No dia 17 de fevereiro, a sede da Agência de Desenvolvimento Econômico de Pernambuco (ADEPE), no Recife, foi palco de uma ocupação histórica. Famílias camponesas, indígenas do povo Kapinawá, quilombolas e militantes de movimentos sociais transformaram o prédio em um espaço de luta contra a expansão predatória de parques eólicos no Agreste pernambucano. O ato, organizado pela Escola dos Ventos — projeto que articula educação popular e luta pela terra —, encerrou-se com vitórias importantes e expôs um problema: a energia “limpa” sendo usada como justificativa para a reprodução de violências sistemáticas contra o povo do campo.
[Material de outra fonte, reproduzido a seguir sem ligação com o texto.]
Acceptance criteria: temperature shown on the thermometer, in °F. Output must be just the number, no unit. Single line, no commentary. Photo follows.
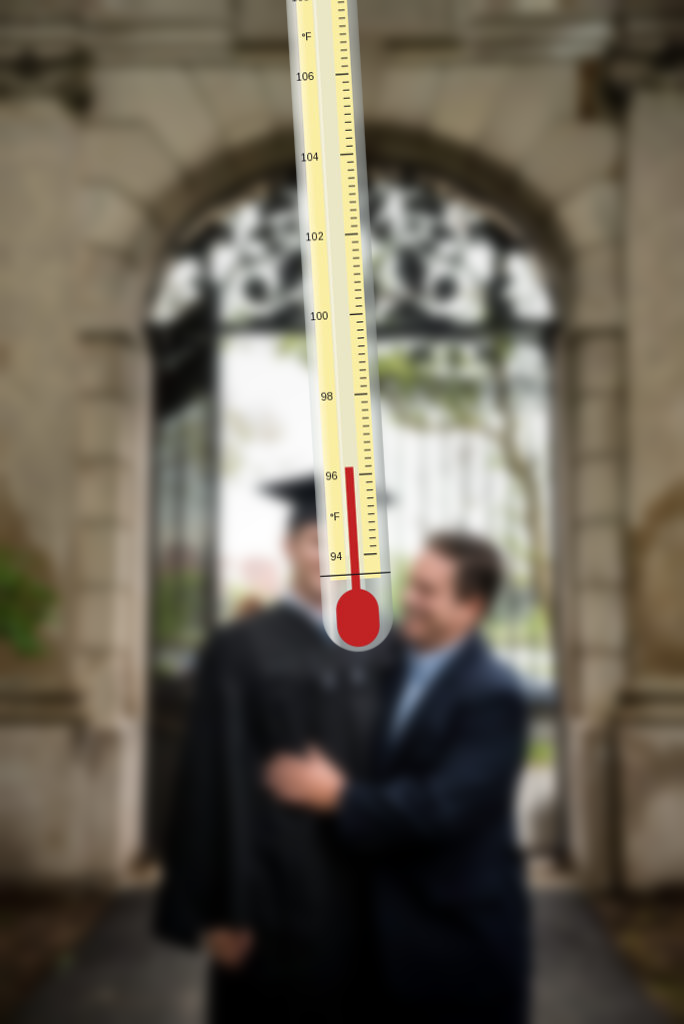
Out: 96.2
Entre as reivindicações da ocupação estavam a revogação imediata das licenças dos complexos Ventos de Santa Brígida, Ventos de São Clemente e Serra das Vacas, assim como a paralisação imediata de suas atividades. Além disso, os camponeses, indígenas e quilombolas também exigiram a suspensão de processos de licenciamento de novos empreendimentos na região.
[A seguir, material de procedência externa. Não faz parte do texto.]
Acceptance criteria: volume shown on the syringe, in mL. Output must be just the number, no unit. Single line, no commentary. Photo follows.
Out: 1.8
Essa mobilização foi resultado de uma luta que já dura dez anos, desde que os primeiros aerogeradores foram instalados nas terras dos camponeses em Caetés-PE, através de contratos abusivos de arrendamento que acabaram resultando em perda de territórios, remoções forçadas, danos ambientais e à saúde de quem vive próximo às turbinas.
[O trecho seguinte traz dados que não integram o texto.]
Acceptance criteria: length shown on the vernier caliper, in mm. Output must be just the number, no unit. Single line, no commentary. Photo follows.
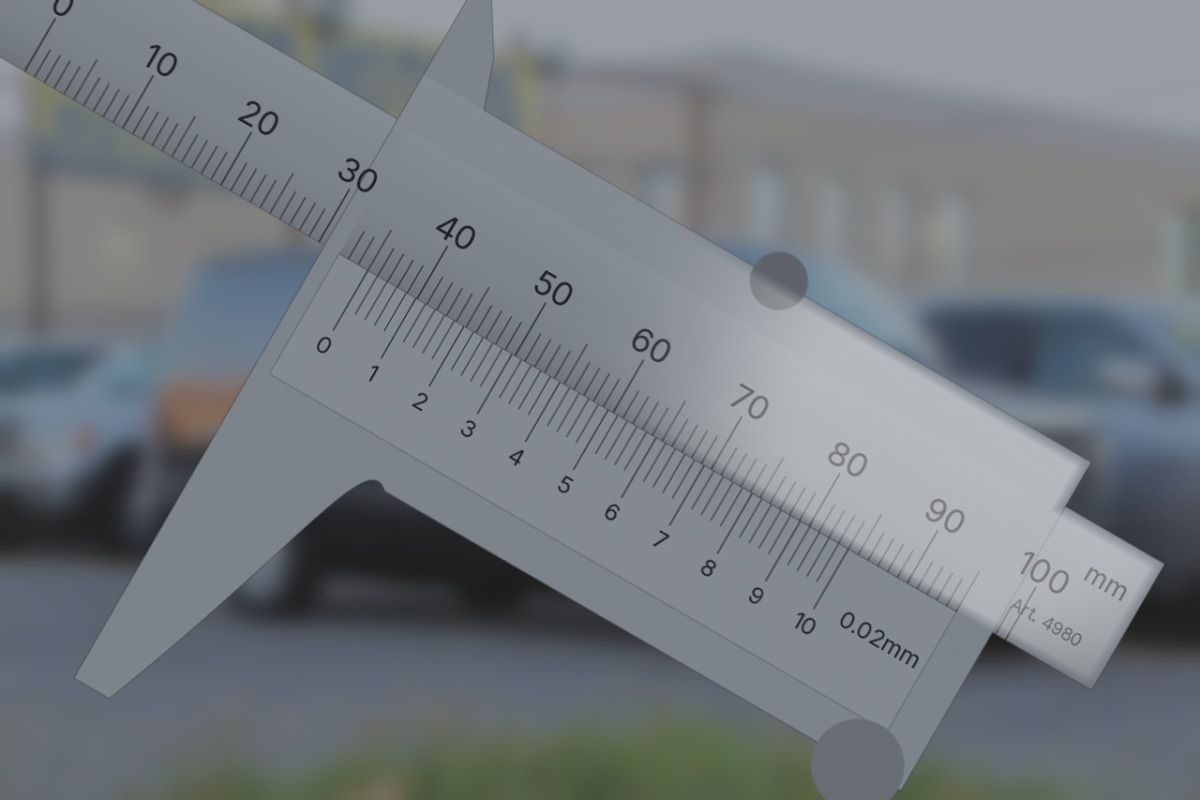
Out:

Energia Limpa e Imperialismo
Conforme relatou o Intercept Brasil, a expansão dos parques eólicos no Brasil, que atinge principalmente o nordeste, é consequência de uma política de incentivo à produção eólica que começou em 2001, quando a escassez de chuvas provocou uma crise na geração de energia das hidrelétricas. As linhas de crédito com juros baixos atraíram o interesse do capital internacional, de forma que hoje o setor é dominado por multinacionais, como a espanhola Iberdrola (dona da Neoenergia), a italiana Enel Green Power e a francesa Voltalia Energia.
Dados da Associação Brasileira de Energia Eólica e Novas Tecnologias (ABEEólica) revelam que o Brasil já possui 1104 parques eólicos em operação, dos quais 90% estão em operação ou licenciados para operar no nordeste. Toda essa expansão se dá por meio de contratos abusivos com os camponeses, que acabam virando rentistas de sua própria terra e tendo que arcar com os prejuízos provocados pelo funcionamento das eólicas em sua produção e em sua qualidade de vida. Essas empresas usam estratégias totalmente predatórias para enganar os camponeses, usando até mesmo de “atravessadores”, pessoas das próprias comunidades que são contratadas pelas empresas para convencer os moradores a assinar os contratos. Após assinarem os contratos sigilosos, achando que vão obter uma fonte de renda extra, os camponeses se deparam com uma situação projetada para expulsá-los de sua própria terra, envolvendo, além dos impactos ambientais, o cerco e a vigia de capangas armados que os impedem de acessar partes de sua própria terra para plantar. Essa situação já tem resultado em expulsões de camponeses que se veem obrigados a ir para a cidade, configurando uma nova forma de grilagem de terra, dessa vez em nome da “energia limpa”.
Mobilização Combativa
Ainda de acordo com a ABEEólica, o Brasil tem uma capacidade de 1500 GW de energia eólica e produziu, apenas de 2006 para cá, um parque que explora 33,7 GW. Ou seja, é um mercado que se expande paulatinamente, gerando lucros ao capital internacional, que se instala aqui através de incentivos do velho Estado, enxergando ainda um potencial enorme para aumentar seus lucros a partir da grilagem de terras dos camponeses. Diante desse cenário, a mobilização dos camponeses, quilombolas e indígenas do povo Kapinawá, mostrou que o caminho da luta combativa é o único caminho para barrar os avanços do imperialismo sobre o povo.
Após apenas dois dias de ocupação do prédio da ADEPE, as comunidades conseguiram se reunir com representantes do velho Estado e garantir que parte de suas demandas fosse atendida. Conforme relata a Teia dos Povos – PE, dentre as conquistas da mobilização estão “a paralisação do Parque Eólico São Clemente – ativo de forma nefasta há cerca de 10 anos sobre territórios de Caetés e outros municípios” e a revogação da “construção de empreendimentos eólicos sobre a terra indígena Kapinawá”.
O agente pastoral da Comissão Pastoral da Terra (CPT) declarou ao portal Marco Zero que “foi uma grande vitória” e deixou claro que a desocupação foi “uma trégua diante das promessas que o governo estadual fez. Caso ele não cumpra, voltaremos a ocupar, seja a ADEPE ou outro lugar do Governo do Estado.”